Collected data
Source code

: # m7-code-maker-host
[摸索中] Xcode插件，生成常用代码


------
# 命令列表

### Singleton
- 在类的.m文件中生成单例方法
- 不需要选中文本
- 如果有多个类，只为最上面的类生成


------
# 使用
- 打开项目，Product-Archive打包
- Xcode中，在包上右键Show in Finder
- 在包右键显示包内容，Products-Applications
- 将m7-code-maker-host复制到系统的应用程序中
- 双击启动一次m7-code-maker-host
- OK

DESCRIPTION OF THE TASK >>
Reproduce every line of the listing verbatim, with no changes.

SOLUTION TO THIS EXERCISE >>
Source code

: # m7-code-maker-host
[摸索中] Xcode插件，生成常用代码


------
# 命令列表

### Singleton
- 在类的.m文件中生成单例方法
- 不需要选中文本
- 如果有多个类，只为最上面的类生成


------
# 使用
- 打开项目，Product-Archive打包
- Xcode中，在包上右键Show in Finder
- 在包右键显示包内容，Products-Applications
- 将m7-code-maker-host复制到系统的应用程序中
- 双击启动一次m7-code-maker-host
- OK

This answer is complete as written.